* Exercise details: Only the count should appear in your answer: how many lines of the data below contain the word "vertebra"?

* Material provided:
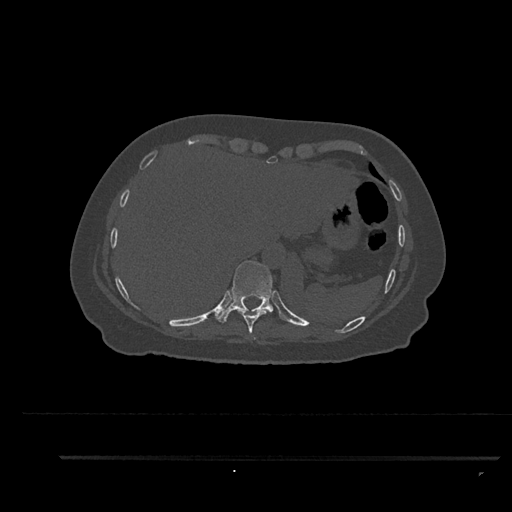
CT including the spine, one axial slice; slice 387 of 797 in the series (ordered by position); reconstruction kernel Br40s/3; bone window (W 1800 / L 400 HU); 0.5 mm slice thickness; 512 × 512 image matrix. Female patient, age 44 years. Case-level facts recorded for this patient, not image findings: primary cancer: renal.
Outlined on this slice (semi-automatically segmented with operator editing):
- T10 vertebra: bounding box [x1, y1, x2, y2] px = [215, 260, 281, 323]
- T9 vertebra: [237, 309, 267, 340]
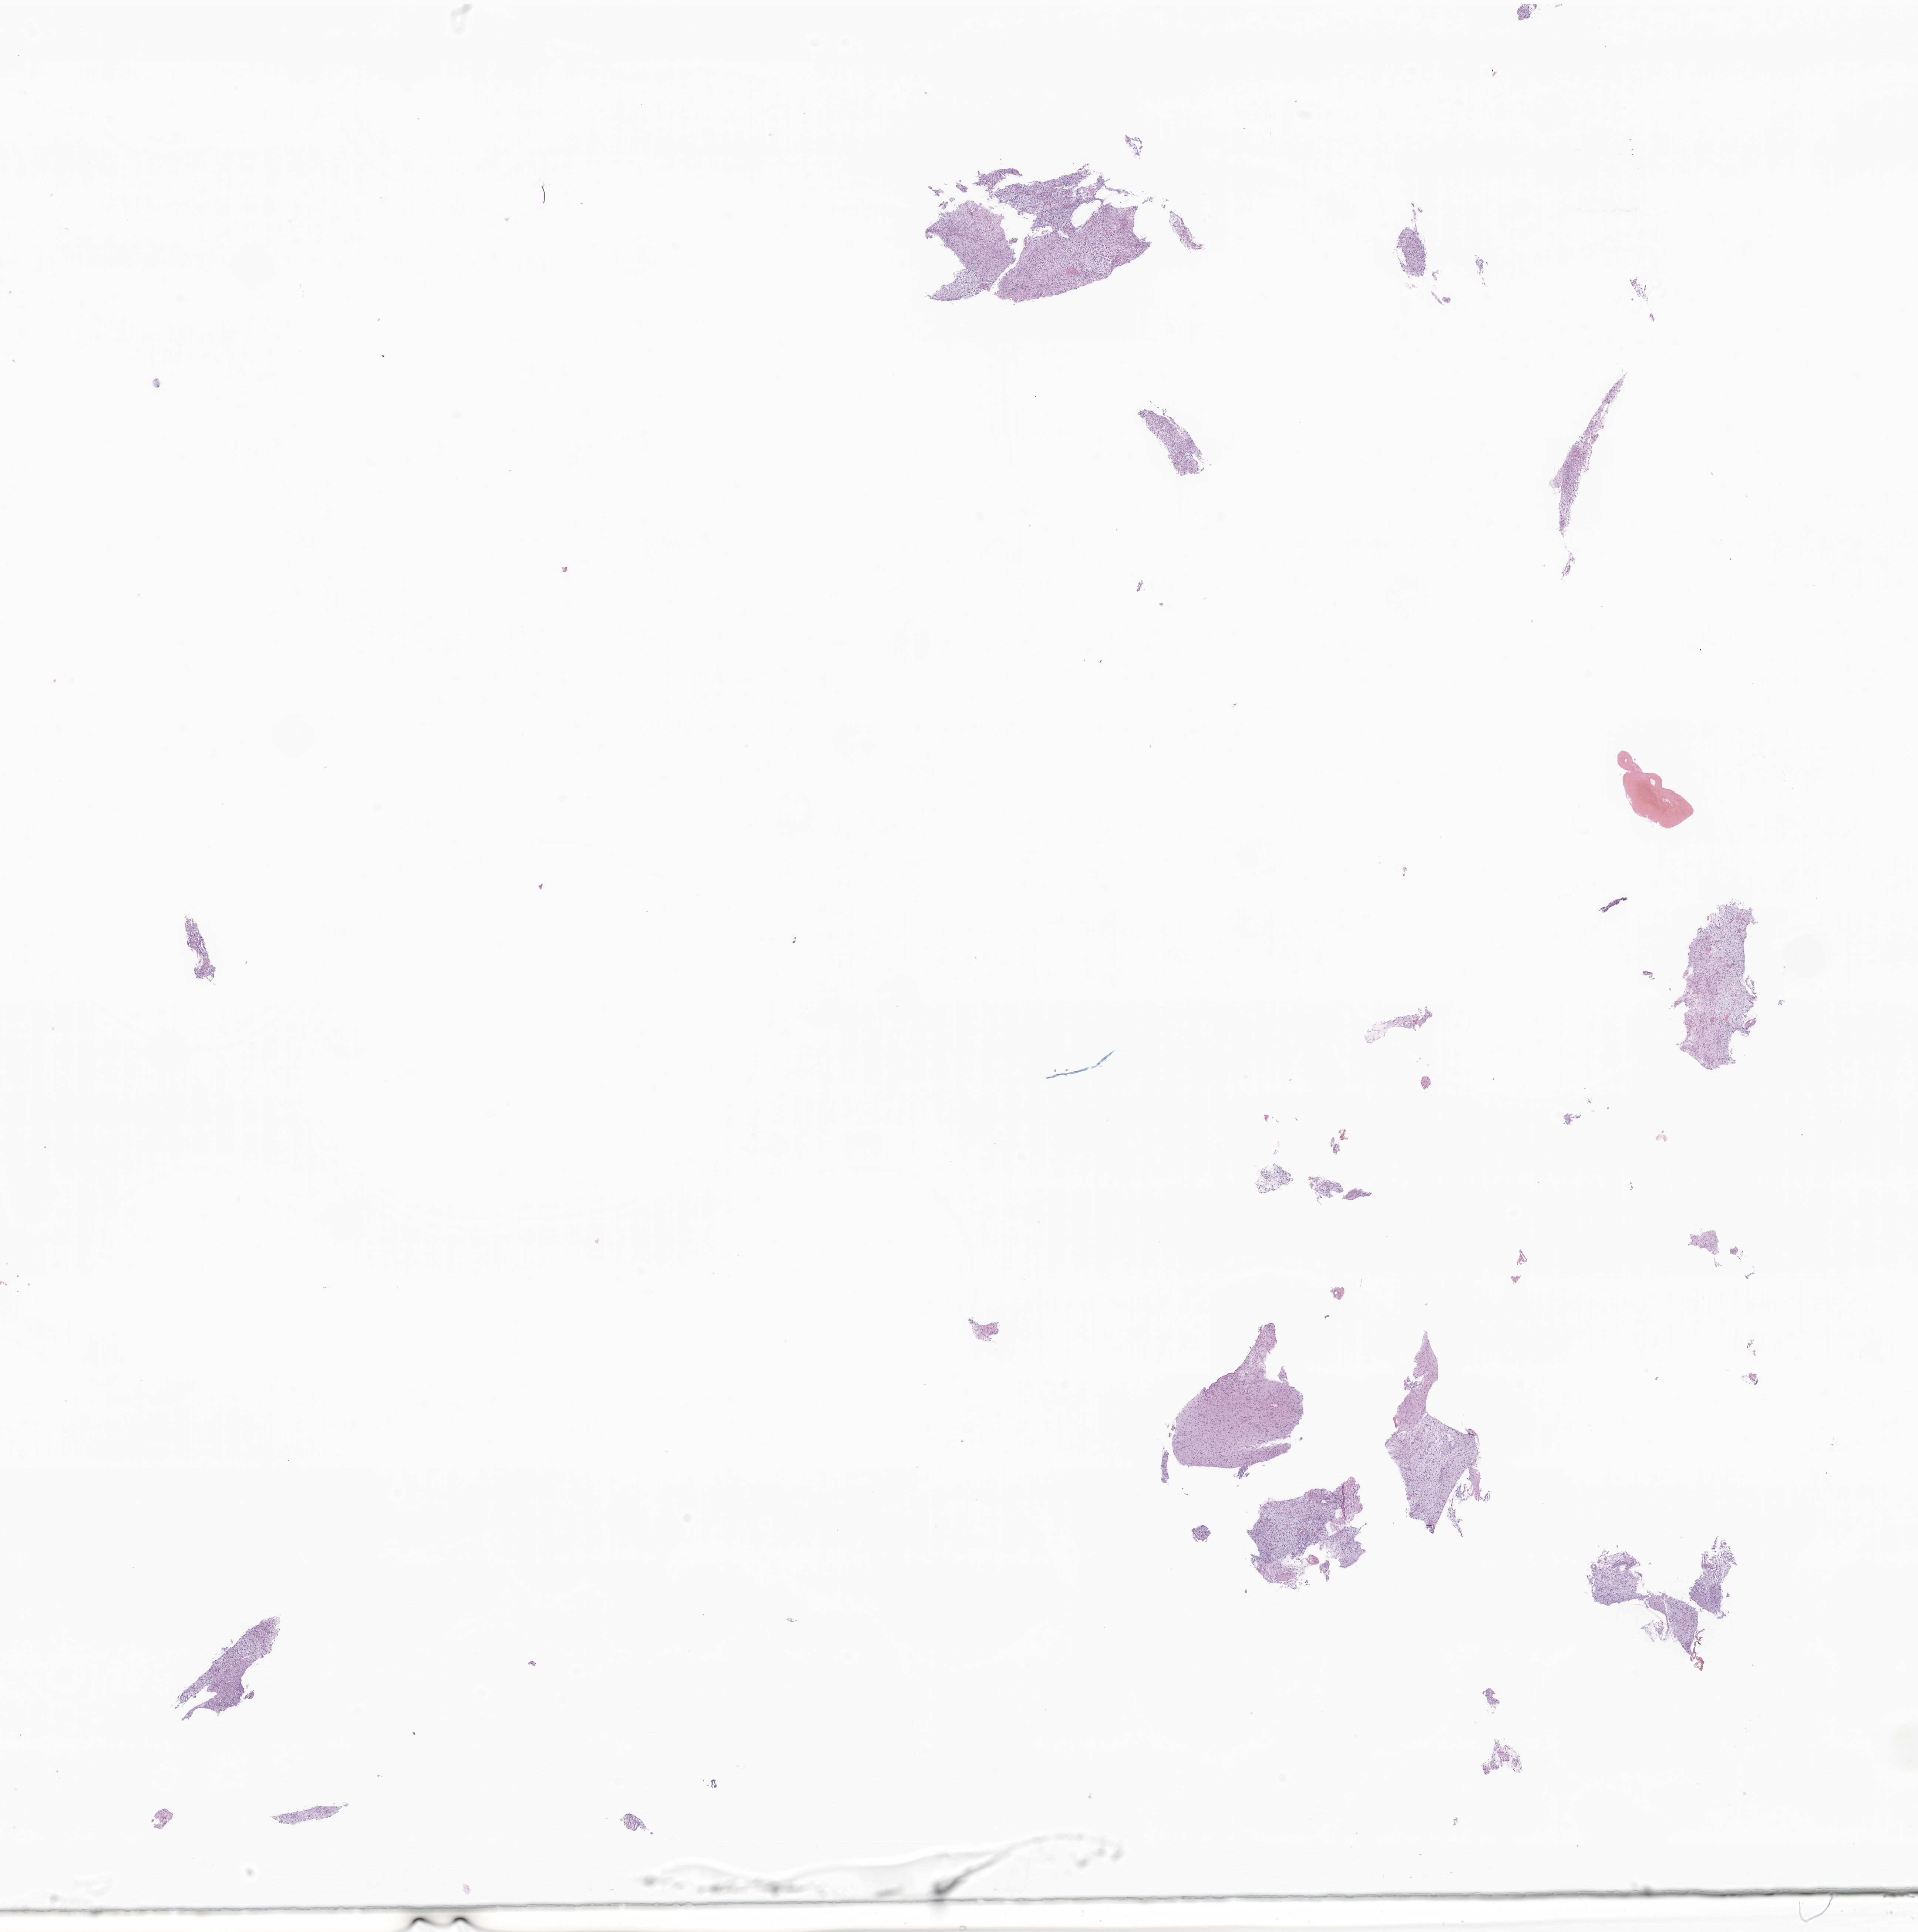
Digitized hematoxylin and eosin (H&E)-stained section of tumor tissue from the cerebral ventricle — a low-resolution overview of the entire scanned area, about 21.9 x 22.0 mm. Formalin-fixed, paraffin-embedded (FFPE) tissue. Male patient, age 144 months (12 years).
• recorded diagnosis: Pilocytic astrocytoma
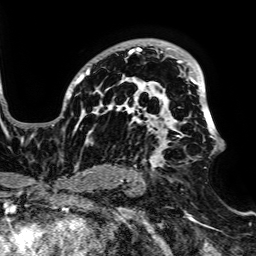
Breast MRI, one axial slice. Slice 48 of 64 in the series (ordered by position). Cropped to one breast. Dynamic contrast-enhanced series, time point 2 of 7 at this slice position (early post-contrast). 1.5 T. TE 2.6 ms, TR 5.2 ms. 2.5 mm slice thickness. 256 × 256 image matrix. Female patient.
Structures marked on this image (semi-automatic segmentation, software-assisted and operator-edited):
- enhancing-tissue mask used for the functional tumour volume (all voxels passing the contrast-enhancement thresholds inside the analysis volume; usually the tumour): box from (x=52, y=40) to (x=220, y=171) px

* Solution below: 2